◆ **STATED PROBLEM**:
Rewrite the lines below, changing "developed" to "processed" wherever it occurs and leaving everything else as it is.

[Saved data entries]
---
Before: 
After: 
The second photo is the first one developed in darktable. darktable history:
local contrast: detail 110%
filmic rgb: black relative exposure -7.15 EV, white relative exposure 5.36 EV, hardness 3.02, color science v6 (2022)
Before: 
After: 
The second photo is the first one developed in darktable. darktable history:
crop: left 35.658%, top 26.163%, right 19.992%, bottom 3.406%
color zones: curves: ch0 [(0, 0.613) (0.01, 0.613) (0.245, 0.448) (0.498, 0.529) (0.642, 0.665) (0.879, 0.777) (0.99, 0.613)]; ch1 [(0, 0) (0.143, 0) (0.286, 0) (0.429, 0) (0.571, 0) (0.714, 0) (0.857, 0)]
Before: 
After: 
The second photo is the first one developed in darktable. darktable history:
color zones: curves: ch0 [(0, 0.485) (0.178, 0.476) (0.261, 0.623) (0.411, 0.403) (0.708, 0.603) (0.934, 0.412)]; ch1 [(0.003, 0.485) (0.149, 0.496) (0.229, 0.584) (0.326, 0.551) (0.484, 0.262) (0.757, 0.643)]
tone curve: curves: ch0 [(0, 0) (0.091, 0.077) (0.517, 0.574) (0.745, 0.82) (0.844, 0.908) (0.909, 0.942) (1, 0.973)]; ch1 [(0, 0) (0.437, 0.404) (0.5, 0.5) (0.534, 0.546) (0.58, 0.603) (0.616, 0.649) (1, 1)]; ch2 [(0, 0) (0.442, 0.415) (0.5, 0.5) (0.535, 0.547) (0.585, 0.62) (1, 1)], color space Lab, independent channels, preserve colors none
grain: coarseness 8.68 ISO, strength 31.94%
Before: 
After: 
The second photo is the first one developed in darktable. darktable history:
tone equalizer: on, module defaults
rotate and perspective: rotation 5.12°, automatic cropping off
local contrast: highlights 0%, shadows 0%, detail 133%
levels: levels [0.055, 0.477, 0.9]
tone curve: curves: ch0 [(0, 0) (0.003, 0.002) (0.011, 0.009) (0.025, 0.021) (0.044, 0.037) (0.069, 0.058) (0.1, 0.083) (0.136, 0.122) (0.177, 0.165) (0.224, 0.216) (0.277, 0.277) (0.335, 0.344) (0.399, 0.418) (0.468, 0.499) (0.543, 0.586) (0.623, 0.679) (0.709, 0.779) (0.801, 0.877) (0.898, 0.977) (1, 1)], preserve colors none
---
◆ **OUTPUT OF THE EXERCISE**:
Before: 
After: 
The second photo is the first one processed in darktable. darktable history:
local contrast: detail 110%
filmic rgb: black relative exposure -7.15 EV, white relative exposure 5.36 EV, hardness 3.02, color science v6 (2022)
Before: 
After: 
The second photo is the first one processed in darktable. darktable history:
crop: left 35.658%, top 26.163%, right 19.992%, bottom 3.406%
color zones: curves: ch0 [(0, 0.613) (0.01, 0.613) (0.245, 0.448) (0.498, 0.529) (0.642, 0.665) (0.879, 0.777) (0.99, 0.613)]; ch1 [(0, 0) (0.143, 0) (0.286, 0) (0.429, 0) (0.571, 0) (0.714, 0) (0.857, 0)]
Before: 
After: 
The second photo is the first one processed in darktable. darktable history:
color zones: curves: ch0 [(0, 0.485) (0.178, 0.476) (0.261, 0.623) (0.411, 0.403) (0.708, 0.603) (0.934, 0.412)]; ch1 [(0.003, 0.485) (0.149, 0.496) (0.229, 0.584) (0.326, 0.551) (0.484, 0.262) (0.757, 0.643)]
tone curve: curves: ch0 [(0, 0) (0.091, 0.077) (0.517, 0.574) (0.745, 0.82) (0.844, 0.908) (0.909, 0.942) (1, 0.973)]; ch1 [(0, 0) (0.437, 0.404) (0.5, 0.5) (0.534, 0.546) (0.58, 0.603) (0.616, 0.649) (1, 1)]; ch2 [(0, 0) (0.442, 0.415) (0.5, 0.5) (0.535, 0.547) (0.585, 0.62) (1, 1)], color space Lab, independent channels, preserve colors none
grain: coarseness 8.68 ISO, strength 31.94%
Before: 
After: 
The second photo is the first one processed in darktable. darktable history:
tone equalizer: on, module defaults
rotate and perspective: rotation 5.12°, automatic cropping off
local contrast: highlights 0%, shadows 0%, detail 133%
levels: levels [0.055, 0.477, 0.9]
tone curve: curves: ch0 [(0, 0) (0.003, 0.002) (0.011, 0.009) (0.025, 0.021) (0.044, 0.037) (0.069, 0.058) (0.1, 0.083) (0.136, 0.122) (0.177, 0.165) (0.224, 0.216) (0.277, 0.277) (0.335, 0.344) (0.399, 0.418) (0.468, 0.499) (0.543, 0.586) (0.623, 0.679) (0.709, 0.779) (0.801, 0.877) (0.898, 0.977) (1, 1)], preserve colors none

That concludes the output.